In this example, test_set_get_action_regular is the name of the unit test, and the last component is “Passed” if the test was successful or an error message otherwise.Thus, I added to the list a regular expression to matches such lines and extracts the interesting information from them.

Because Automake does not print its output until all the unit tests of the test program are done, I do not know which test program the unit tests belong to until I get the Automake output. That’s why I keep the matched unit tests in the unittests variable until I match an Automake passed/failed line (at that moment, I add all the unit tests matched to that test program and reset the unittests variable).

After processing the entire stdout log, the testsResults attribute of the TestCommand instance will provide a list with one element per test done. If we name one of those elements as ‘t’, then:

  • t[0] is the name of the test program.
  • t[1] is True if it is a passed test or False otherwise.
  • t[2] will be a list with all unit tests executed for that this program.

If we name an element of t[2] as ‘u’, then:

  • u[0] is the name of the unit test.
  • u[1] is True if it is a passed unit test or False otherwise.
  • u[2] is a string containing the string “Passed” for passed tests or the error message for failed tests.

This is all the information that we need to write the HTML report in the createTestsSummary method.

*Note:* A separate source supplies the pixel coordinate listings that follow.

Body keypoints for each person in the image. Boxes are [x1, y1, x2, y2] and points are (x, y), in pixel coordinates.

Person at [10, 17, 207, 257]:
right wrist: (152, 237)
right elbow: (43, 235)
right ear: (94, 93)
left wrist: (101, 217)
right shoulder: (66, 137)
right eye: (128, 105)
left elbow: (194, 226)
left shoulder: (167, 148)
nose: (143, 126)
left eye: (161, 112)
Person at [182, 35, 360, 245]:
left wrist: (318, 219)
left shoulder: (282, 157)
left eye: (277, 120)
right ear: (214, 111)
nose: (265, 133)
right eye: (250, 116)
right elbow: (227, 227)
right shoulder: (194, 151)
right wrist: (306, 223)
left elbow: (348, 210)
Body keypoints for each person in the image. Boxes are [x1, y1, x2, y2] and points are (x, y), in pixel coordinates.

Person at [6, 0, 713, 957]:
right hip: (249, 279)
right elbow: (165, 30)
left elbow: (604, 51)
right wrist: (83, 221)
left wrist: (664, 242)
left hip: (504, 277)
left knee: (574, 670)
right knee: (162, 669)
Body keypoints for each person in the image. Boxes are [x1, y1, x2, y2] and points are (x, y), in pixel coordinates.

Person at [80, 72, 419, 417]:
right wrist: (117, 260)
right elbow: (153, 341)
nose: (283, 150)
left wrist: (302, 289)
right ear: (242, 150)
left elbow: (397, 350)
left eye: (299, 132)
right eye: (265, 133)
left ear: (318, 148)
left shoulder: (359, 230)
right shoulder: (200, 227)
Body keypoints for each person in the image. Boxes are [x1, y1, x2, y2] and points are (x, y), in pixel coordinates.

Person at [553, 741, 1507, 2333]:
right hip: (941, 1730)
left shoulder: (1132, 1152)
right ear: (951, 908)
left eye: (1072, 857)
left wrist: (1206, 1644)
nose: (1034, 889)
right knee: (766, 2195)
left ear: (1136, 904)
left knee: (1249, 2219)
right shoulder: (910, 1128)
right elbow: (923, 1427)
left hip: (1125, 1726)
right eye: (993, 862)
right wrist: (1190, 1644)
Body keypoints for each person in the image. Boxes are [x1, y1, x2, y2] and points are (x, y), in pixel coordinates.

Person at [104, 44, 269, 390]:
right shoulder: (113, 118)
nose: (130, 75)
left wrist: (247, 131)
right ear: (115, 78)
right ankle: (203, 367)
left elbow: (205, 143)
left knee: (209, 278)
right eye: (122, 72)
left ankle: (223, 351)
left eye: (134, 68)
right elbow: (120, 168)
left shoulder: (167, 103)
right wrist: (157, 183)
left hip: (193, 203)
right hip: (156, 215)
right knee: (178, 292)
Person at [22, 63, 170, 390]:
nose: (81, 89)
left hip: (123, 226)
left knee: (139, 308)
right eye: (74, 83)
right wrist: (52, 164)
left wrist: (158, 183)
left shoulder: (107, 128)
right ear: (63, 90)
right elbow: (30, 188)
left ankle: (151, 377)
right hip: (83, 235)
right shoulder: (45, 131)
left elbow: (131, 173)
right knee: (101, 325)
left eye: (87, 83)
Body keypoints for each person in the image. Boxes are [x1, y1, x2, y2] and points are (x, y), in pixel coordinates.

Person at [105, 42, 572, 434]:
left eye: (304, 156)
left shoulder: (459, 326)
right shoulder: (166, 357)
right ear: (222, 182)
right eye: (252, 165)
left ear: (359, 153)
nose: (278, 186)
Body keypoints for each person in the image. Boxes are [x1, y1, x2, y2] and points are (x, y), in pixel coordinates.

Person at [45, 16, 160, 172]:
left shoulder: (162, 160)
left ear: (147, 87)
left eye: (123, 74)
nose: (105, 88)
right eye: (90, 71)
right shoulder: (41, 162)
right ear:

Ok, we are almost there, now we just need to replace in our master.cfg file the testing phase we added before by:


f.addStep(TestCommand)

In summary, I’ve built a custom build step inheriting from steps.shell.ShellCommand. This custom step will just execute a “make check” command. I also rewrited some methods to customize the information reported once the command is finished. I used the createSummary method to link an HTML log with a personalized tests summary. In order to get all the information that I need to create all these methods (information about the passed and failed tests), I added an observer to the stdout log, that parses each line output by the command execution to stdout looking for Automake or Check messages and storing the relevant information for a later usage.

… and that’s all. I really hope this helps you. If you have any suggestion for improving this, I’ll very glad to know!

Final note: because I use jhbuild to build gtk+ and its dependencies from buildbot, the code above is not exactly the same I’m using, so it is possible that I missed something or made mistakes. If you find any mistake, please, let me know and I’ll fix it.